Speights, 20, spent his freshman season at Florida playing 5.7 minutes per game behind eventual NBA rookie of the year runnerup Al Horford.
So in essence, he chose to leave after one year of significant playing time, where he was the second-leading scorer with 14.5 points and 8.1 rebounds on a team that won just 20 regular-season games and missed the NCAA Tournament.
Conventional wisdom said the 6-foot-10, 240-pound Speights likely could improve his draft status with another year of college. But tonight, he is expected to prove his decision to move on was sound after all.
The St. Petersburg native, who attended Admiral Farragut and Gibbs before spending his senior year at Hargrove (Va.) Military Academy, is projected to be a mid-to-late first-round pick as a power forward. He will watch the draft from his grandmother's home in St. Petersburg.
"He is a first-rounder," said ESPN basketball analyst Jay Bilas, who has Speights rated as the 15th-best prospect, ahead of former Stanford center Robin Lopez. "I don't see any scenario where he doesn't end up in the first round."
Apparently neither do many other experts.
As of Wednesday evening, SI.com and NBADraft.net have Speights at No. 16 going to 76ers. SportingNews.com has him at No. 21 to the Nets, and Chad Ford of ESPN.com has him at No. 22 to the Magic.
Speights has worked out for about 10 NBA teams that are impressed with his defense as well as his shooting.
Yet some concerns linger.
"They (general managers) are saying offensively he's very gifted, he can block shots and he can rebound," Bilas said. "He's got the body, he's got all the tools that you want. The question is, will he be able to put that all together to be the best possible NBA player he can be? And that's hard. He's not where he needs to be, he's not reached his potential. So that's what they are talking about: Does he have the heart and desire to get better in order to reach his potential? And that's the decision they are trying to make, and how high do you take him?
"At some point, the lower he goes, the better value he is.
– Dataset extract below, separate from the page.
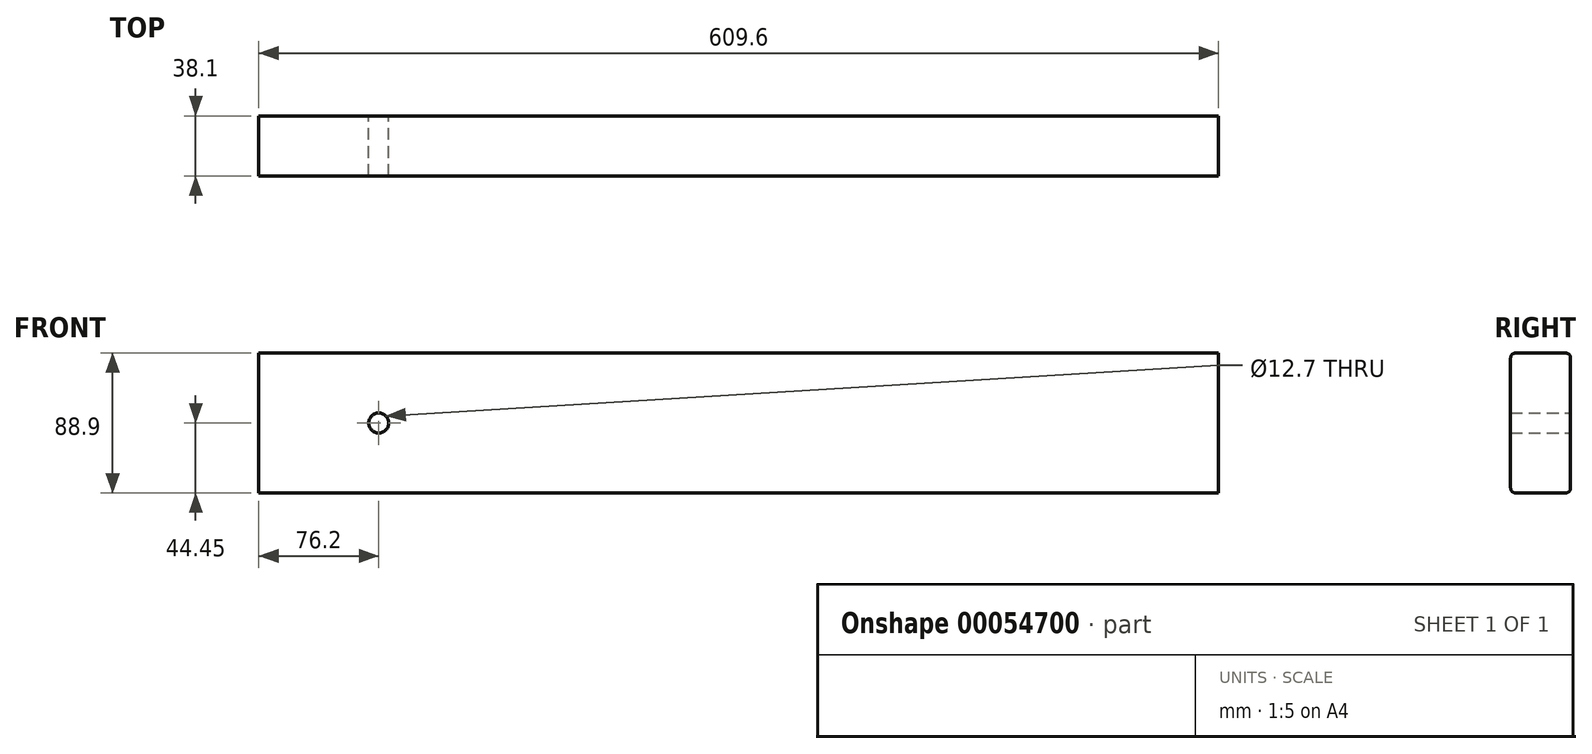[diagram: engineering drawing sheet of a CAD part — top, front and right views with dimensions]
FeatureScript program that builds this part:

And the higher you take him, the more risk there is because you are passing up players that are just as talented, maybe moreso, in order to bet on him."
Speights closed out his collegiate season at his best, averaging 17.3 points and 8.8 rebounds in his final eight games, and also had 49 blocks during the season. He spent a good part of his NBA workouts trying to shed the stigma of a guy who struggled with conditioning and stamina.
"He feels like he's had very productive workouts and he's done well," said Matt Ramker, Speights' former AAU coach and current adviser. He's excited about the opportunity and ready for (tonight) to come."
A night he has envisioned for many years.
"This is what I've always wanted to do, play in the NBA," Speights said. "It was a hard decision (to leave UF), but I know it was the right decision."